TASKS TO PERFORM:
[1] In the data breach article, how does HITECH define a breach?
[2] Reproduce the data breach article word for word between "Mahmood Sher-Jan, vice" and "or data breach.", inclusive.
[3] Summarize the data breach article in two sentences.

SELECTED TEXT:
___

5 tips for preparing for a potential privacy incident or data breach
Last year, health data breaches were up 97 percent, with all 50 states experiencing some sort of breach and 385 incidents affecting more than 19 million people. Experts agree: If ever there were a time to protect and prepare against breaches, that time is now.
Mahmood Sher-Jan, vice president of product management at ID Experts, believes not only in damage control after the fact, but also taking the necessary steps to prepare for the fact a breach or incident may very well occur. He gives us five tips for preparing for a potential privacy incident or data breach.
1. Do your due diligence. Have tools in place to know when information, such as PHI or PII, could be at risk, said Sher-Jan. Although this is required for organizations and business associates under various state laws and the HITECH Act, Sher-Jan emphasized the importance of procedures to help monitor and check if or when incidents or breaches have occurred. And once it’s determined sensitive information could be at risk, he continued, the next step is to know the various definitions of what constitutes a breach of information. “[It’s] very specific under the various definitions,” he said. “For example, HITECH defines a breach as an unauthorized acquisition, access, use, or disclosure of protected information under the HIPAA Privacy Rule.” In a way, though, added Sher-Jan, this is where some controversy lies, “in that disclosure poses a significant risk of financial harm to the affected individual [as well], so often in the industry, people refer to that as the ‘harm threshold.’”

___

Absolute pixel coordinate data:
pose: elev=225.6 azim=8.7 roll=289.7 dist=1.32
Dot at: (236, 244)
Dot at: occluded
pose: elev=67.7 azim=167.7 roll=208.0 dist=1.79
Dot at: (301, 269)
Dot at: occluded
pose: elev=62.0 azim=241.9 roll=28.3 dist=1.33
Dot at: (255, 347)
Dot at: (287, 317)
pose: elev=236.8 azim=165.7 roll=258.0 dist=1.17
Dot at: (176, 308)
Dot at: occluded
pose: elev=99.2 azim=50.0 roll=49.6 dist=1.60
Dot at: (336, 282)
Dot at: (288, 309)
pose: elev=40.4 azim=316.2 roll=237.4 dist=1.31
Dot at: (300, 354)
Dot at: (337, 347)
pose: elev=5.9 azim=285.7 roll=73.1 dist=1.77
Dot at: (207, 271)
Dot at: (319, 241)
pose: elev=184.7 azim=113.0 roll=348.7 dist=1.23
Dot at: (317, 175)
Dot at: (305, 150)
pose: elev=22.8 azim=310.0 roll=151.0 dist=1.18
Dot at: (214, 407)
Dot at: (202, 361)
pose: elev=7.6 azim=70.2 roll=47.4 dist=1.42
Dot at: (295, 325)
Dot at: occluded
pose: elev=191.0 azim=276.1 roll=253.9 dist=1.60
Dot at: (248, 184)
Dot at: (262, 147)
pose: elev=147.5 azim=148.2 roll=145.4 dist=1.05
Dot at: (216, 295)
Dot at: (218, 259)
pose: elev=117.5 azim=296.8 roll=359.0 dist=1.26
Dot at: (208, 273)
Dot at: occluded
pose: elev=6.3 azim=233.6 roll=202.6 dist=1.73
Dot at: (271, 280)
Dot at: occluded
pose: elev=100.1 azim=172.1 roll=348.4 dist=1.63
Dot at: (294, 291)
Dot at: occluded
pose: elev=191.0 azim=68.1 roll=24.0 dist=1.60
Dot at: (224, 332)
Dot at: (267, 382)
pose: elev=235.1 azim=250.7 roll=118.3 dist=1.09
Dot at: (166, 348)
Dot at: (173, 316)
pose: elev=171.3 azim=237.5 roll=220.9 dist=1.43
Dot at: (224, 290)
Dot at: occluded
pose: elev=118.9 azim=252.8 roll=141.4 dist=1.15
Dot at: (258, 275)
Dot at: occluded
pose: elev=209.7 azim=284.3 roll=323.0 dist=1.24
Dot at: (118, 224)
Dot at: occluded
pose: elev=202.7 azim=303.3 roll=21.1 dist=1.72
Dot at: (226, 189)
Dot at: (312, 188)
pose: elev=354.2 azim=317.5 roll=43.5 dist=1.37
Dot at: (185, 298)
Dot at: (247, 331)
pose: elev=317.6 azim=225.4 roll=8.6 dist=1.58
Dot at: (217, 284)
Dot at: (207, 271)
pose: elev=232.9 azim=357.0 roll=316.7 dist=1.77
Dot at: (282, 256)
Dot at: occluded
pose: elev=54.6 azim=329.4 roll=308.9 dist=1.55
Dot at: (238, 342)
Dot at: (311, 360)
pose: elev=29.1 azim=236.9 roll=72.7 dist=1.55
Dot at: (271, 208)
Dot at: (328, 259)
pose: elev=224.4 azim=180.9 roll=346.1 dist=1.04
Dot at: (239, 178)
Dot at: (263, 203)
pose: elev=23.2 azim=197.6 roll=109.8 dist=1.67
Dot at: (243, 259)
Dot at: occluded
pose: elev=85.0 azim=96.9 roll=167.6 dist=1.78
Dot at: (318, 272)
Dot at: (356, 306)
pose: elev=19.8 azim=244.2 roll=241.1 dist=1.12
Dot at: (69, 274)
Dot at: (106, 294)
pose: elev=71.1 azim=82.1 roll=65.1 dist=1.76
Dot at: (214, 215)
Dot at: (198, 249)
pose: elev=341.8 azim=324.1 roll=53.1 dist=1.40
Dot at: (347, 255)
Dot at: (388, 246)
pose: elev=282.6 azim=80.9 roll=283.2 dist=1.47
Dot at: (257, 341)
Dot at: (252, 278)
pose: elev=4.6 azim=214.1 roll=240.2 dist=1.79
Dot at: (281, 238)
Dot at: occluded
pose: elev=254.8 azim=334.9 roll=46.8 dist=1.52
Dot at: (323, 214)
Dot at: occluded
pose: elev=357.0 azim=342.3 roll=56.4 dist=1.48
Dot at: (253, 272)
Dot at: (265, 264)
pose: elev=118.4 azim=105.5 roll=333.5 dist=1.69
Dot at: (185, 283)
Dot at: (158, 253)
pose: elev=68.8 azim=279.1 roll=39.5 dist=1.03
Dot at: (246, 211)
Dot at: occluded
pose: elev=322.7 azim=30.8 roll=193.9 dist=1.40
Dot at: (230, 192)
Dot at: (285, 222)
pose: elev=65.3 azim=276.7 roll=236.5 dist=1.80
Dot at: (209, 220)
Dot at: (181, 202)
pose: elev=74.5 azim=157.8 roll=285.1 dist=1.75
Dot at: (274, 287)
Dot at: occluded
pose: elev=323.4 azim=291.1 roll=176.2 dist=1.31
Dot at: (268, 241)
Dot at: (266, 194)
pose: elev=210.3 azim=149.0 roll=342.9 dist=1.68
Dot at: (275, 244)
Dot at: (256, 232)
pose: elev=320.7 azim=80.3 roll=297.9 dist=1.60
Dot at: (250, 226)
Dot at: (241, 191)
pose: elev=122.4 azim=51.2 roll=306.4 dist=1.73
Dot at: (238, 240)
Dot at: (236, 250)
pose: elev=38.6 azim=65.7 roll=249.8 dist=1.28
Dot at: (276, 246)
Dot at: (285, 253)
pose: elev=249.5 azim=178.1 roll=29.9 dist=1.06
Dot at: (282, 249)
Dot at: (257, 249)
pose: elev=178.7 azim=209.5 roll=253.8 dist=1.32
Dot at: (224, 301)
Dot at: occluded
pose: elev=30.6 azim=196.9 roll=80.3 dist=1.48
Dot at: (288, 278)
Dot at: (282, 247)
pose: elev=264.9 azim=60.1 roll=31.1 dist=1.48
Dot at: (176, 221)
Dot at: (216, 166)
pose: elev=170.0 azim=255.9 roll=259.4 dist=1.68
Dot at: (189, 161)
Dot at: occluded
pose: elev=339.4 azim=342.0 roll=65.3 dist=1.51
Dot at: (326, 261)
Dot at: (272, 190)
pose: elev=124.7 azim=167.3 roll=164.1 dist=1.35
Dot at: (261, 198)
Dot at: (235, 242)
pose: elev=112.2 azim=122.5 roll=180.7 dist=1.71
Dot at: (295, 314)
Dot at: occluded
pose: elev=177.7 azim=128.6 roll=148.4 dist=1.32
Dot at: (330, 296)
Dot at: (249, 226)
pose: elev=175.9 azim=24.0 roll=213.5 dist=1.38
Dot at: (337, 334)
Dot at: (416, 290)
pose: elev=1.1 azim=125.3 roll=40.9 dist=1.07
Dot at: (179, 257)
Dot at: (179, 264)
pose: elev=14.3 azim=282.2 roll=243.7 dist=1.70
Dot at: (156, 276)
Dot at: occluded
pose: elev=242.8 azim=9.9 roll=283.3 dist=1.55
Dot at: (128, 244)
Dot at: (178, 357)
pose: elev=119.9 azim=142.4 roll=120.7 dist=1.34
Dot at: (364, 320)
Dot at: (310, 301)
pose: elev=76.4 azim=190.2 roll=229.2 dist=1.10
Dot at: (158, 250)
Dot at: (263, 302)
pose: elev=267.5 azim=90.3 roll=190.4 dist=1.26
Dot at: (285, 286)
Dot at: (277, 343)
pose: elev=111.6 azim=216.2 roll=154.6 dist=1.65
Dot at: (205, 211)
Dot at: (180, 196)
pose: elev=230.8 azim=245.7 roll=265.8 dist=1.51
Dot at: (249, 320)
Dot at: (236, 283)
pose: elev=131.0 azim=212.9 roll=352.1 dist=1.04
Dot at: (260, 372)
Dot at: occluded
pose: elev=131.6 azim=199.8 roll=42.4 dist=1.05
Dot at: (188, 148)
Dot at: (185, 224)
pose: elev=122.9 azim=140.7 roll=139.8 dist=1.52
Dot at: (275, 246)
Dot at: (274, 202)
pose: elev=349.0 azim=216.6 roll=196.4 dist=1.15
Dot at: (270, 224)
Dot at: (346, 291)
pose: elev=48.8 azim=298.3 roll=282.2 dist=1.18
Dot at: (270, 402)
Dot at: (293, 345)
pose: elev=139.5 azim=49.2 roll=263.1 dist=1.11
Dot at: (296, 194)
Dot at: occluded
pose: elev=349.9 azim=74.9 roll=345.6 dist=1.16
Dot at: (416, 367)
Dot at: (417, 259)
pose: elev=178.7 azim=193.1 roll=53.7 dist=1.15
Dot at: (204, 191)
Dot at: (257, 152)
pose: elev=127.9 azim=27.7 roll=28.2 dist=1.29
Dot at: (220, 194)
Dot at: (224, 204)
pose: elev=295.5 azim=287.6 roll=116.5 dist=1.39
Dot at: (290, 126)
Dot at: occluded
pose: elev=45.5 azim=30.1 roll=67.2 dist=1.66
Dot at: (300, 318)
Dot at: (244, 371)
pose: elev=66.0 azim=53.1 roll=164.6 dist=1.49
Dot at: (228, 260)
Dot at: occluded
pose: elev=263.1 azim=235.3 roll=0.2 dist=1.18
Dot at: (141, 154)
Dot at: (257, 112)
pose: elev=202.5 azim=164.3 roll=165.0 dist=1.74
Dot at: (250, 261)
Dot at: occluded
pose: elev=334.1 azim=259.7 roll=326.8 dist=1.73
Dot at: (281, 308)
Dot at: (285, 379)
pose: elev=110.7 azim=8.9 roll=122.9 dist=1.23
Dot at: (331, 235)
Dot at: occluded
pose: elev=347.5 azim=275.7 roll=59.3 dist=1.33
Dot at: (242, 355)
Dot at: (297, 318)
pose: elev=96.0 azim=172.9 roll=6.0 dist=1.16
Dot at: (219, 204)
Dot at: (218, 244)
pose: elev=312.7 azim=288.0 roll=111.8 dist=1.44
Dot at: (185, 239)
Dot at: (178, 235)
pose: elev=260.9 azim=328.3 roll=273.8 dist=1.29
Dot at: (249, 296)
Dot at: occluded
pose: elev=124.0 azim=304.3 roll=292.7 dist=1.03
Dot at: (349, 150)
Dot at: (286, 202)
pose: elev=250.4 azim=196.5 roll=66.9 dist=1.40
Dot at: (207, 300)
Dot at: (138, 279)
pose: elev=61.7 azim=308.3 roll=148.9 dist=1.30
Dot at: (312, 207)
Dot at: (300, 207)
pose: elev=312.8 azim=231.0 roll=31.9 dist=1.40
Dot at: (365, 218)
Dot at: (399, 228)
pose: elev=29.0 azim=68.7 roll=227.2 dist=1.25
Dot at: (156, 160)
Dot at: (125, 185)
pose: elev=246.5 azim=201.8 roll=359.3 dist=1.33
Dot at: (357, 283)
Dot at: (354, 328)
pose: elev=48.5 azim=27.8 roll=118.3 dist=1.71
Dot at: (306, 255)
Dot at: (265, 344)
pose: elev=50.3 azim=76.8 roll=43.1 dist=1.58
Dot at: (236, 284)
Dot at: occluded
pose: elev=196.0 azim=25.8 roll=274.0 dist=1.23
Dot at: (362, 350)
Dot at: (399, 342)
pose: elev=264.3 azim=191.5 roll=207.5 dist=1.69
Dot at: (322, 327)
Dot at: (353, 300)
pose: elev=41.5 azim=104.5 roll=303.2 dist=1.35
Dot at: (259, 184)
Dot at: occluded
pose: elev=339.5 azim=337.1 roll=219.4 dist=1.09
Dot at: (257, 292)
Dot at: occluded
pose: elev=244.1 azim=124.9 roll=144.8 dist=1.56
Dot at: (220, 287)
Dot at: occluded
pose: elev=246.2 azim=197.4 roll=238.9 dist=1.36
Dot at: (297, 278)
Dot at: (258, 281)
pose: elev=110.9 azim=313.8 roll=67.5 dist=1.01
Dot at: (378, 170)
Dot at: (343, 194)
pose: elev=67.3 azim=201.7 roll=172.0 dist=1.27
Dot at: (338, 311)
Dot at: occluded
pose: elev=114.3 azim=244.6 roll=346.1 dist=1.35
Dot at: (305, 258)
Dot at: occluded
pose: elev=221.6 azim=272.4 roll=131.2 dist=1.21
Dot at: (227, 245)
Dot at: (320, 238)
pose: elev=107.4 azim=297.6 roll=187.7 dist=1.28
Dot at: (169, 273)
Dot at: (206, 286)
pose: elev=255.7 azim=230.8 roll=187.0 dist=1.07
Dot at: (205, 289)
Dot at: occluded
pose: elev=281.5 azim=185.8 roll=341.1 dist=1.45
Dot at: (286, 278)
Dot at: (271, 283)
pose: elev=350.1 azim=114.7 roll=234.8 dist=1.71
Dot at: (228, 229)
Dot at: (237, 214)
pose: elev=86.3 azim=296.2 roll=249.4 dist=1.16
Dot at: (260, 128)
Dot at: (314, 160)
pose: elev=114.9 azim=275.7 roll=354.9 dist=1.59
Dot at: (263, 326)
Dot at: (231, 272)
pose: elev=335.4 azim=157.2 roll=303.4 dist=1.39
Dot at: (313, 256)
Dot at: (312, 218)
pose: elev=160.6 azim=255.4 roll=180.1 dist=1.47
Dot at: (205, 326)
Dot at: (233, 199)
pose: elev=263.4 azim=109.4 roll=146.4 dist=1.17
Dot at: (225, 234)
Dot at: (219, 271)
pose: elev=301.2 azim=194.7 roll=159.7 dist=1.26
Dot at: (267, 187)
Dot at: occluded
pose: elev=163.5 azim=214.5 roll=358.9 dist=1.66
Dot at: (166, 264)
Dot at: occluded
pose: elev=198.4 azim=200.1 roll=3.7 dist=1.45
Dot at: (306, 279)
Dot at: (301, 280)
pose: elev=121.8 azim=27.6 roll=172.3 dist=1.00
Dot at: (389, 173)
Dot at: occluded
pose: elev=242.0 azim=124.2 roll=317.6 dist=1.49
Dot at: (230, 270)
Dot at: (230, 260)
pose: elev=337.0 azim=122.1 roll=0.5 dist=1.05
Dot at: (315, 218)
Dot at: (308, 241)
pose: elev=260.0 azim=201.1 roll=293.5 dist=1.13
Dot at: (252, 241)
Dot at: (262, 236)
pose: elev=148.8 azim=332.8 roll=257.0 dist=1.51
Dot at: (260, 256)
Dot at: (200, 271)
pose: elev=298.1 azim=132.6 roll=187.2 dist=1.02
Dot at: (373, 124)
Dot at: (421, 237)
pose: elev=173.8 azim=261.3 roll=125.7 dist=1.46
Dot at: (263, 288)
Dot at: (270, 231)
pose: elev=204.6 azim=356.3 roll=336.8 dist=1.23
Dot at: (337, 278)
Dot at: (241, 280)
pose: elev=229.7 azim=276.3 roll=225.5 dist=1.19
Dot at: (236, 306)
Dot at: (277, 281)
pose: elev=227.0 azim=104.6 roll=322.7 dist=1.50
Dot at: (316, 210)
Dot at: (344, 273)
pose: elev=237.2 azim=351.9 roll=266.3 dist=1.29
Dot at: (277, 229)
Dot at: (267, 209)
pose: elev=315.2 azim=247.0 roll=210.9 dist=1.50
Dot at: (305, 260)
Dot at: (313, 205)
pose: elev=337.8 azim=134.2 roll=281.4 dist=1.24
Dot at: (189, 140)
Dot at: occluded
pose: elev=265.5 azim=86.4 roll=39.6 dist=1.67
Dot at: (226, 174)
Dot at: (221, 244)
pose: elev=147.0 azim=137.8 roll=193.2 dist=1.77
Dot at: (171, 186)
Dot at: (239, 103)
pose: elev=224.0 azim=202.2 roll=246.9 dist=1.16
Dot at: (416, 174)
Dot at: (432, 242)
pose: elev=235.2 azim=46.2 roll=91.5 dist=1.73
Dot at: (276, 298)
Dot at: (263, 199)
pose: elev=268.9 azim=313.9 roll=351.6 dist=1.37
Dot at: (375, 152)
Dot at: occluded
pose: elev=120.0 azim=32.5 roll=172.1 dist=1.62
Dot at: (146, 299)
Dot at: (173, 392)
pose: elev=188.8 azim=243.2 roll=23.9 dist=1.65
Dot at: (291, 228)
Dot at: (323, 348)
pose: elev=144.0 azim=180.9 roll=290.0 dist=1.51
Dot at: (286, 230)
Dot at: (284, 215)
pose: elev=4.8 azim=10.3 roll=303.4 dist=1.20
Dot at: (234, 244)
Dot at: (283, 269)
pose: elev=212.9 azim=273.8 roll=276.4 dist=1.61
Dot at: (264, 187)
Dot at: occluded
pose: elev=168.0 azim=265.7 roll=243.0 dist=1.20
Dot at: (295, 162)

___

OUTPUTS FOR THE TASKS:
[1] HITECH defines a breach as an unauthorized acquisition, access, use, or disclosure of protected information under the HIPAA Privacy Rule.

[2]
Mahmood Sher-Jan, vice president of product management at ID Experts, believes not only in damage control after the fact, but also taking the necessary steps to prepare for the fact a breach or incident may very well occur. He gives us five tips for preparing for a potential privacy incident or data breach.

[3] Health data breaches rose 97 percent last year, with all 50 states experiencing a breach and 385 incidents affecting more than 19 million people. Mahmood Sher-Jan of ID Experts offers five tips for preparing for a potential breach, the first being to do due diligence by having tools that show when information such as PHI or PII could be at risk and by knowing the definitions of what constitutes a breach.